#### [TRY IT]
Please repeat the data shown below, word for word.

#### [DATA RECORDS]
::::
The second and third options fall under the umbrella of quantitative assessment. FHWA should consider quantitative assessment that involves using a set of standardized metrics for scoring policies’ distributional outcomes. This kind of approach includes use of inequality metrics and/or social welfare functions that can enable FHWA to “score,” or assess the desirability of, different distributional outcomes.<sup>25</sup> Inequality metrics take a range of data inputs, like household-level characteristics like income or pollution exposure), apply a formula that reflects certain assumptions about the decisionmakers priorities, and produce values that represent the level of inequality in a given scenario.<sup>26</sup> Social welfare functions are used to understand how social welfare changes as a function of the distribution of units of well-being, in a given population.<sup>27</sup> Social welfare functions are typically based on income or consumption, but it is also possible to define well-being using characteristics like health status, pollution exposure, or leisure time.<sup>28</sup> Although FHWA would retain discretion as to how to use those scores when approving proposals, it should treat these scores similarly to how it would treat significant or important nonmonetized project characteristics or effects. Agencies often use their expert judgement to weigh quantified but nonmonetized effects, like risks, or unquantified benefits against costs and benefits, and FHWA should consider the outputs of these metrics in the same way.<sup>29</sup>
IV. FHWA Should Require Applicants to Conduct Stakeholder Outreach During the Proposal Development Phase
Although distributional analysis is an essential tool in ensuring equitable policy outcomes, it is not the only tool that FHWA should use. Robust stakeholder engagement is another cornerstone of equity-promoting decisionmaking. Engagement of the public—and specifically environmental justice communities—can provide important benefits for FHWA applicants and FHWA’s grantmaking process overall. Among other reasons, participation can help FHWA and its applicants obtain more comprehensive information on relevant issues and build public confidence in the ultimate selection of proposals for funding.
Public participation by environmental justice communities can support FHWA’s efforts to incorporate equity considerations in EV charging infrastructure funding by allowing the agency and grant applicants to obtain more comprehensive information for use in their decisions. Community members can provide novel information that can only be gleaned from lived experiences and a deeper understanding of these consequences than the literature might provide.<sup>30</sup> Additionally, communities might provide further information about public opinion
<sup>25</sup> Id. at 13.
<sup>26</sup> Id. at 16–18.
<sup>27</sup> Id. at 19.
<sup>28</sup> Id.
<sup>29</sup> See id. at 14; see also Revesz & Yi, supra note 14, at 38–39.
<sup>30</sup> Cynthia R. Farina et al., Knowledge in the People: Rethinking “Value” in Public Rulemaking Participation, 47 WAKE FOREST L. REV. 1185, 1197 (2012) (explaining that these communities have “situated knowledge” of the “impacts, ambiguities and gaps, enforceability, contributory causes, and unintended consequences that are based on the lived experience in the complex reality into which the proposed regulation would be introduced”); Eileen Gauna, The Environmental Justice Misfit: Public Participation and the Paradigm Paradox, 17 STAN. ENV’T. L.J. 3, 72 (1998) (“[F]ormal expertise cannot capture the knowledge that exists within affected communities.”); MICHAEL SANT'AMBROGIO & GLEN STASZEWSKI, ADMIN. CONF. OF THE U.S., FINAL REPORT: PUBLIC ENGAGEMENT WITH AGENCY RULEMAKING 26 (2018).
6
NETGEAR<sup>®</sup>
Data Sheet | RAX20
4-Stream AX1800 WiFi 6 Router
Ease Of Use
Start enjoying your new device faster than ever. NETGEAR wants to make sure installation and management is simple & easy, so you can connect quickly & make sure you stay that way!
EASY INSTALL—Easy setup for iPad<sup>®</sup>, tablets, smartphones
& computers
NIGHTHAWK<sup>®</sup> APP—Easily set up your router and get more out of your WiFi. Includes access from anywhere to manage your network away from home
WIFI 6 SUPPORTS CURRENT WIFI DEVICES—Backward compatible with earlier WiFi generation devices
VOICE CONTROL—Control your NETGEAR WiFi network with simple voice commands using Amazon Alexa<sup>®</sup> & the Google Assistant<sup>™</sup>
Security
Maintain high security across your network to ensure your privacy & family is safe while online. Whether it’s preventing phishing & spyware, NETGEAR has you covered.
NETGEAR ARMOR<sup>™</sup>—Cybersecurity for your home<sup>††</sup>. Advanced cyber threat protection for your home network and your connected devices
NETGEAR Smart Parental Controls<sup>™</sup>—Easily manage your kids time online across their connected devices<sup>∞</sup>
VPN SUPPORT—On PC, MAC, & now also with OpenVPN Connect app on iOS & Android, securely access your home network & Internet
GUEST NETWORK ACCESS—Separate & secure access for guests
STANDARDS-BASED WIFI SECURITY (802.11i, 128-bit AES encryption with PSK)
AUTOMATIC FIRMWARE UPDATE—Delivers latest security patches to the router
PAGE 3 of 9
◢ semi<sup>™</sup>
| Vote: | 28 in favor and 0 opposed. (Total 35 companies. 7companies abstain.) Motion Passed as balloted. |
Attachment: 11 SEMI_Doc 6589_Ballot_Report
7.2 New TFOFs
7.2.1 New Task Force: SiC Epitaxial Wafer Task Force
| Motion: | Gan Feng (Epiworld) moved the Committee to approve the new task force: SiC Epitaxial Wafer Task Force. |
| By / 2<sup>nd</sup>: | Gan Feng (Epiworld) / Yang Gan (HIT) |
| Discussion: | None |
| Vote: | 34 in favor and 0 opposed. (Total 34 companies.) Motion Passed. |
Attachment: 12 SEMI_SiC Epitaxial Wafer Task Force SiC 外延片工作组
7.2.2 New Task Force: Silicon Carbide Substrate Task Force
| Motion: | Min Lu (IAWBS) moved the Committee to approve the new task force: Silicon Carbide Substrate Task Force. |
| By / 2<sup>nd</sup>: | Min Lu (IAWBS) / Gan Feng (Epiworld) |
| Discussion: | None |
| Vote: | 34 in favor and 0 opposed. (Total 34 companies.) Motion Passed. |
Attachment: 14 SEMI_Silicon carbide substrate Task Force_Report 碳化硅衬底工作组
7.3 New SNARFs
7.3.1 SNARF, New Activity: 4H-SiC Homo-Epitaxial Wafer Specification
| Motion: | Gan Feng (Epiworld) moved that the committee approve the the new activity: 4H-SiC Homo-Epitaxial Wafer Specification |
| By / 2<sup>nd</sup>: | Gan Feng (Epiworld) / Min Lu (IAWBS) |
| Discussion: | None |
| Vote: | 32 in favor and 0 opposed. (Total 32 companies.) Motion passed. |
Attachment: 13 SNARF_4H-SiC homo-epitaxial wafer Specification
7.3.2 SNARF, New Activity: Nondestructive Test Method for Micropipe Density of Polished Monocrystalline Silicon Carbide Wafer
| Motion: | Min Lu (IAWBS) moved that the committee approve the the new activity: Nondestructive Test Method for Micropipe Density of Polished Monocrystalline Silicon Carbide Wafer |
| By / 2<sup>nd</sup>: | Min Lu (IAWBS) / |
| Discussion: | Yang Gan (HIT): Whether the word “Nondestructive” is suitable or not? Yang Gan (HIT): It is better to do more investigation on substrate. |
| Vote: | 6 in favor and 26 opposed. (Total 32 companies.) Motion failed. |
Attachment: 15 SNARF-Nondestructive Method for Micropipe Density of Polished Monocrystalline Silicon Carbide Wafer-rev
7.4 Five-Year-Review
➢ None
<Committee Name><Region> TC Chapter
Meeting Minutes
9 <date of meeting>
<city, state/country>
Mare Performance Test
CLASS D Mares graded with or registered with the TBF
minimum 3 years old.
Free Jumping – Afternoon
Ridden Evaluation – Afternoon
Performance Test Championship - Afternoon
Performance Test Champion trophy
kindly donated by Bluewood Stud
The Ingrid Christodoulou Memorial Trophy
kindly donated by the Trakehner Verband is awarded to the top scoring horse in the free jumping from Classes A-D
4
::::
#### [YOUR SOLUTION]
The second and third options fall under the umbrella of quantitative assessment. FHWA should consider quantitative assessment that involves using a set of standardized metrics for scoring policies’ distributional outcomes. This kind of approach includes use of inequality metrics and/or social welfare functions that can enable FHWA to “score,” or assess the desirability of, different distributional outcomes.<sup>25</sup> Inequality metrics take a range of data inputs, like household-level characteristics like income or pollution exposure), apply a formula that reflects certain assumptions about the decisionmakers priorities, and produce values that represent the level of inequality in a given scenario.<sup>26</sup> Social welfare functions are used to understand how social welfare changes as a function of the distribution of units of well-being, in a given population.<sup>27</sup> Social welfare functions are typically based on income or consumption, but it is also possible to define well-being using characteristics like health status, pollution exposure, or leisure time.<sup>28</sup> Although FHWA would retain discretion as to how to use those scores when approving proposals, it should treat these scores similarly to how it would treat significant or important nonmonetized project characteristics or effects. Agencies often use their expert judgement to weigh quantified but nonmonetized effects, like risks, or unquantified benefits against costs and benefits, and FHWA should consider the outputs of these metrics in the same way.<sup>29</sup>
IV. FHWA Should Require Applicants to Conduct Stakeholder Outreach During the Proposal Development Phase
Although distributional analysis is an essential tool in ensuring equitable policy outcomes, it is not the only tool that FHWA should use. Robust stakeholder engagement is another cornerstone of equity-promoting decisionmaking. Engagement of the public—and specifically environmental justice communities—can provide important benefits for FHWA applicants and FHWA’s grantmaking process overall. Among other reasons, participation can help FHWA and its applicants obtain more comprehensive information on relevant issues and build public confidence in the ultimate selection of proposals for funding.
Public participation by environmental justice communities can support FHWA’s efforts to incorporate equity considerations in EV charging infrastructure funding by allowing the agency and grant applicants to obtain more comprehensive information for use in their decisions. Community members can provide novel information that can only be gleaned from lived experiences and a deeper understanding of these consequences than the literature might provide.<sup>30</sup> Additionally, communities might provide further information about public opinion
<sup>25</sup> Id. at 13.
<sup>26</sup> Id. at 16–18.
<sup>27</sup> Id. at 19.
<sup>28</sup> Id.
<sup>29</sup> See id. at 14; see also Revesz & Yi, supra note 14, at 38–39.
<sup>30</sup> Cynthia R. Farina et al., Knowledge in the People: Rethinking “Value” in Public Rulemaking Participation, 47 WAKE FOREST L. REV. 1185, 1197 (2012) (explaining that these communities have “situated knowledge” of the “impacts, ambiguities and gaps, enforceability, contributory causes, and unintended consequences that are based on the lived experience in the complex reality into which the proposed regulation would be introduced”); Eileen Gauna, The Environmental Justice Misfit: Public Participation and the Paradigm Paradox, 17 STAN. ENV’T. L.J. 3, 72 (1998) (“[F]ormal expertise cannot capture the knowledge that exists within affected communities.”); MICHAEL SANT'AMBROGIO & GLEN STASZEWSKI, ADMIN. CONF. OF THE U.S., FINAL REPORT: PUBLIC ENGAGEMENT WITH AGENCY RULEMAKING 26 (2018).
6
NETGEAR<sup>®</sup>
Data Sheet | RAX20
4-Stream AX1800 WiFi 6 Router
Ease Of Use
Start enjoying your new device faster than ever. NETGEAR wants to make sure installation and management is simple & easy, so you can connect quickly & make sure you stay that way!
EASY INSTALL—Easy setup for iPad<sup>®</sup>, tablets, smartphones
& computers
NIGHTHAWK<sup>®</sup> APP—Easily set up your router and get more out of your WiFi. Includes access from anywhere to manage your network away from home
WIFI 6 SUPPORTS CURRENT WIFI DEVICES—Backward compatible with earlier WiFi generation devices
VOICE CONTROL—Control your NETGEAR WiFi network with simple voice commands using Amazon Alexa<sup>®</sup> & the Google Assistant<sup>™</sup>
Security
Maintain high security across your network to ensure your privacy & family is safe while online. Whether it’s preventing phishing & spyware, NETGEAR has you covered.
NETGEAR ARMOR<sup>™</sup>—Cybersecurity for your home<sup>††</sup>. Advanced cyber threat protection for your home network and your connected devices
NETGEAR Smart Parental Controls<sup>™</sup>—Easily manage your kids time online across their connected devices<sup>∞</sup>
VPN SUPPORT—On PC, MAC, & now also with OpenVPN Connect app on iOS & Android, securely access your home network & Internet
GUEST NETWORK ACCESS—Separate & secure access for guests
STANDARDS-BASED WIFI SECURITY (802.11i, 128-bit AES encryption with PSK)
AUTOMATIC FIRMWARE UPDATE—Delivers latest security patches to the router
PAGE 3 of 9
◢ semi<sup>™</sup>
| Vote: | 28 in favor and 0 opposed. (Total 35 companies. 7companies abstain.) Motion Passed as balloted. |
Attachment: 11 SEMI_Doc 6589_Ballot_Report
7.2 New TFOFs
7.2.1 New Task Force: SiC Epitaxial Wafer Task Force
| Motion: | Gan Feng (Epiworld) moved the Committee to approve the new task force: SiC Epitaxial Wafer Task Force. |
| By / 2<sup>nd</sup>: | Gan Feng (Epiworld) / Yang Gan (HIT) |
| Discussion: | None |
| Vote: | 34 in favor and 0 opposed. (Total 34 companies.) Motion Passed. |
Attachment: 12 SEMI_SiC Epitaxial Wafer Task Force SiC 外延片工作组
7.2.2 New Task Force: Silicon Carbide Substrate Task Force
| Motion: | Min Lu (IAWBS) moved the Committee to approve the new task force: Silicon Carbide Substrate Task Force. |
| By / 2<sup>nd</sup>: | Min Lu (IAWBS) / Gan Feng (Epiworld) |
| Discussion: | None |
| Vote: | 34 in favor and 0 opposed. (Total 34 companies.) Motion Passed. |
Attachment: 14 SEMI_Silicon carbide substrate Task Force_Report 碳化硅衬底工作组
7.3 New SNARFs
7.3.1 SNARF, New Activity: 4H-SiC Homo-Epitaxial Wafer Specification
| Motion: | Gan Feng (Epiworld) moved that the committee approve the the new activity: 4H-SiC Homo-Epitaxial Wafer Specification |
| By / 2<sup>nd</sup>: | Gan Feng (Epiworld) / Min Lu (IAWBS) |
| Discussion: | None |
| Vote: | 32 in favor and 0 opposed. (Total 32 companies.) Motion passed. |
Attachment: 13 SNARF_4H-SiC homo-epitaxial wafer Specification
7.3.2 SNARF, New Activity: Nondestructive Test Method for Micropipe Density of Polished Monocrystalline Silicon Carbide Wafer
| Motion: | Min Lu (IAWBS) moved that the committee approve the the new activity: Nondestructive Test Method for Micropipe Density of Polished Monocrystalline Silicon Carbide Wafer |
| By / 2<sup>nd</sup>: | Min Lu (IAWBS) / |
| Discussion: | Yang Gan (HIT): Whether the word “Nondestructive” is suitable or not? Yang Gan (HIT): It is better to do more investigation on substrate. |
| Vote: | 6 in favor and 26 opposed. (Total 32 companies.) Motion failed. |
Attachment: 15 SNARF-Nondestructive Method for Micropipe Density of Polished Monocrystalline Silicon Carbide Wafer-rev
7.4 Five-Year-Review
➢ None
<Committee Name><Region> TC Chapter
Meeting Minutes
9 <date of meeting>
<city, state/country>
Mare Performance Test
CLASS D Mares graded with or registered with the TBF
minimum 3 years old.
Free Jumping – Afternoon
Ridden Evaluation – Afternoon
Performance Test Championship - Afternoon
Performance Test Champion trophy
kindly donated by Bluewood Stud
The Ingrid Christodoulou Memorial Trophy
kindly donated by the Trakehner Verband is awarded to the top scoring horse in the free jumping from Classes A-D
4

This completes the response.